La bascule postérieure du bassin en fin de descente indique une mobilité de hanche insuffisante ou une amplitude excessive pour le niveau de mobilité actuel. Limitez la descente à la profondeur où le bassin reste en antéversion neutre, puis progressez graduellement sur 4 à 6 semaines.

⚠️ Bras fléchis tirant la barre vers soi

Fléchir les coudes pour compenser une charge trop lourde transforme l'exercice en rowing partiel et décharge les membres inférieurs. Maintenez les bras quasi tendus (légère flexion de 10-15°) et réduisez la charge jusqu'à maîtriser la dissociation bras-jambes.
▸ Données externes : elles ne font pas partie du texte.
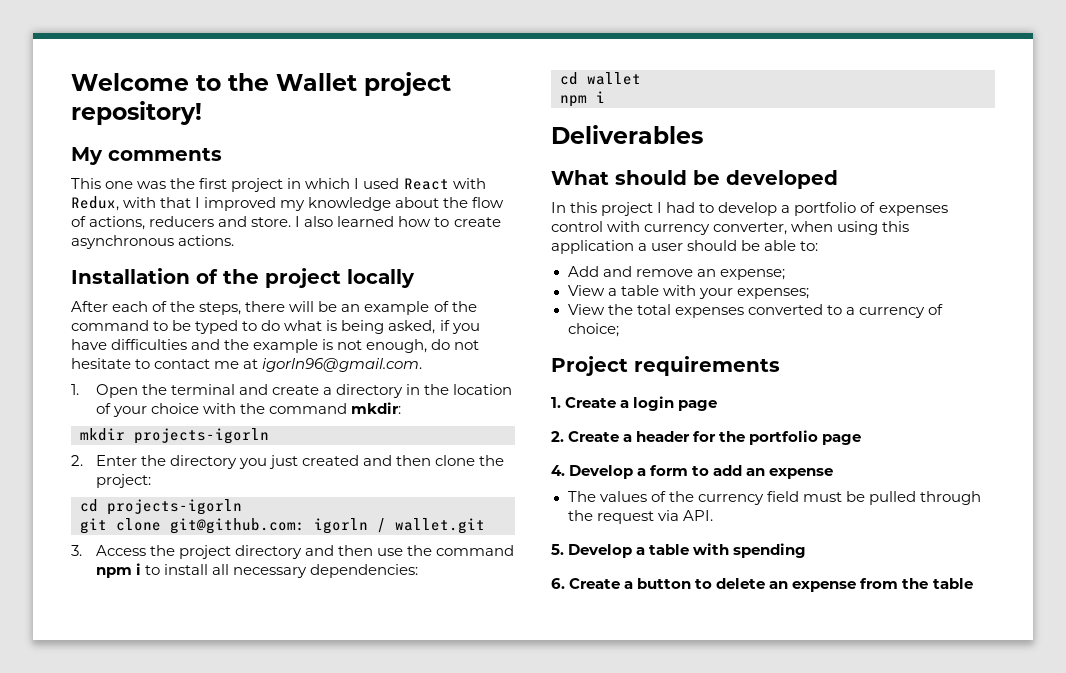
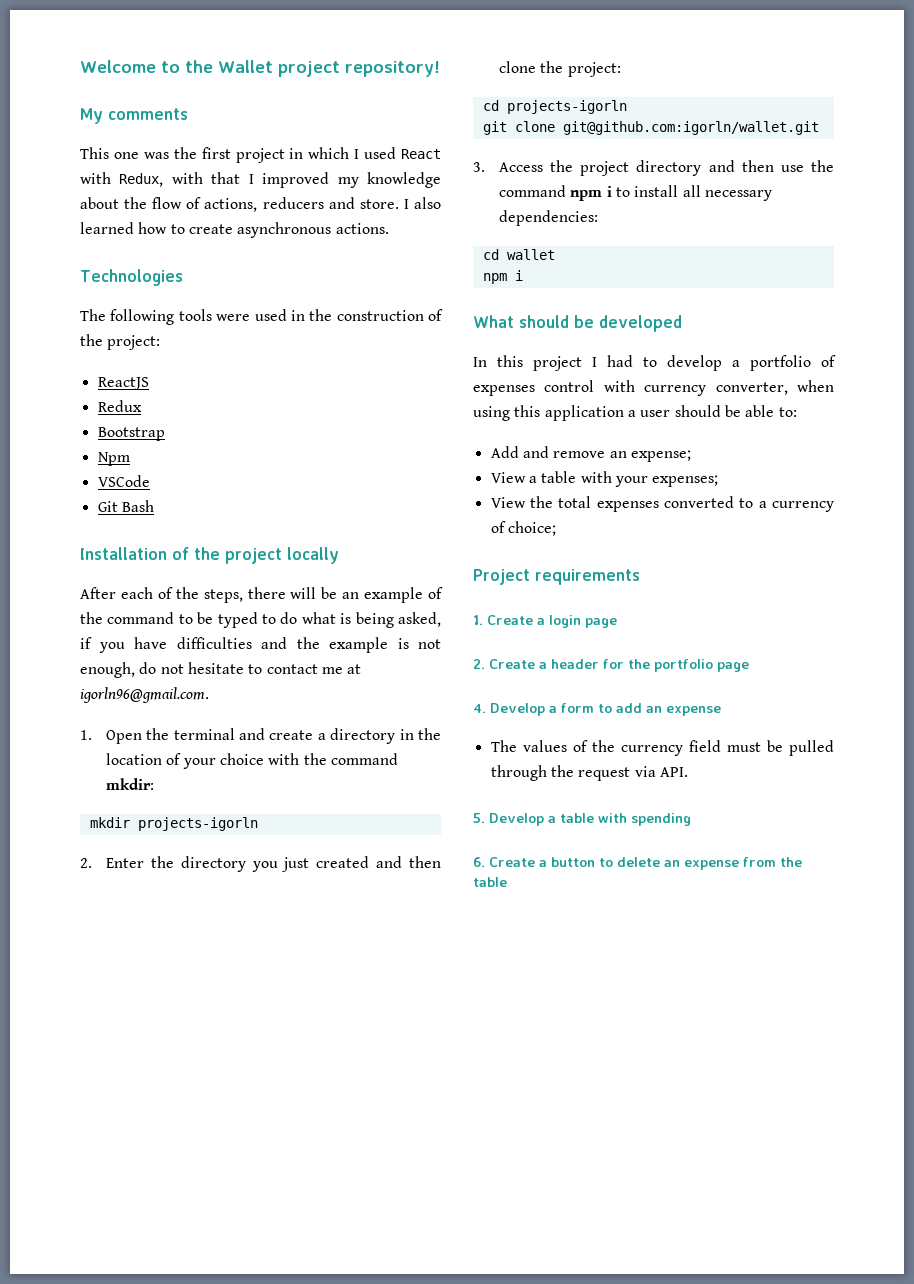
(235, 240) none -> [80,269,183,286] [80,309,443,325] [80,334,161,350] [97,377,149,390] [97,400,142,412] [97,427,165,441] [97,452,130,466] [97,475,150,487] [97,500,154,512] // Technologies // The following tools were used in the construction of the project: // ReactJS // Redux // Bootstrap // Npm // VSCode // Git Bash
[170,518,485,534] git@github.com: igorln / wallet.git -> [562,121,819,135] git@github.com:igorln/wallet.git
[551,125,703,144] // Deliverables -> (523, 275) none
⚠️ Hyperextension lombaire en position haute

Cambrer excessivement le bas du dos en fin de phase concentrique comprime les facettes articulaires postérieures L4-L5. Contractez les abdominaux en fin de mouvement et arrêtez l'extension à la neutralité de la colonne, sans pousser les hanches en avant au-delà de la verticale.

Variantes de cet exercice

Exercices complémentaires

Pour compléter ta séance, ces exercices ciblent les mêmes muscles ou les muscles synergistes avec un pattern de mouvement différent.

Questions fréquentes

Quelle est la différence entre le squat sumo à la landmine et le squat sumo barre classique ?
La trajectoire en arc de la landmine réduit la contrainte axiale sur la colonne vertébrale de 30 à 40 % par rapport au squat barre classique, selon les données biomécaniques de l'NSCA. L'angle de la barre facilite également le maintien d'un torse plus vertical, ce qui augmente l'activation des fessiers au détriment partiel des quadriceps. En revanche, la charge maximale utilisable est inférieure à celle du squat barre, limitant le potentiel de force maximale absolue.
Quelle largeur d'écartement des pieds adopter pour le squat sumo à la landmine ?
Un écartement de 150 à 180 % de la largeur des épaules constitue la plage optimale pour la majorité des morphologies. Les pratiquants avec des hanches larges et une bonne mobilité peuvent aller jusqu'à 200 % pour maximiser l'activation des adducteurs. L'orientation des orteils à 30-45° vers l'extérieur doit correspondre à l'axe naturel de rotation externe de votre articulation coxo-fémorale, évalué en position allongée (test de Craig).
Le squat sumo à la landmine est-il adapté aux personnes souffrant de douleurs lombaires ?
La réduction de la contrainte axiale rend cet exercice plus tolérable que le squat barre pour certaines pathologies lombaires non aiguës. Cependant, toute douleur lombaire active nécessite une évaluation médicale préalable avant de pratiquer tout exercice de squat. En phase de réathlétisation validée par un professionnel de santé, commencez avec la barre seule et progressez sur 6 à 8 semaines en surveillant la réponse douloureuse après chaque séance.
Comment fixer correctement la barre dans l'ancrage landmine ?
Insérez l'extrémité lisse de la barre olympique dans le manchon de l'ancrage landmine jusqu'à la butée, puis vérifiez que le pivot horizontal est libre de rotation. Positionnez l'ancrage à 1,5 à 2 mètres devant votre position de départ pour obtenir un angle de barre de 30-45° par rapport au sol en position haute. Un angle trop faible (barre quasi horizontale) réduit la résistance effective ; un angle trop élevé (barre quasi verticale) rapproche le mouvement d'un soulevé de terre.
Peut-on utiliser le squat sumo à la landmine pour perdre de la masse grasse ?
Le squat sumo à la landmine mobilise simultanément les fessiers, adducteurs, quadriceps et ischio-jambiers, ce qui génère une dépense énergétique élevée par séance. En protocole métabolique (4×15 répétitions, 45 secondes de repos), il contribue à la création d'un déficit calorique et à la préservation de la masse musculaire en phase de restriction calorique. La perte de masse grasse reste cependant déterminée en priorité par le bilan énergétique global sur 24 heures, pas par le choix d'un exercice spécifique.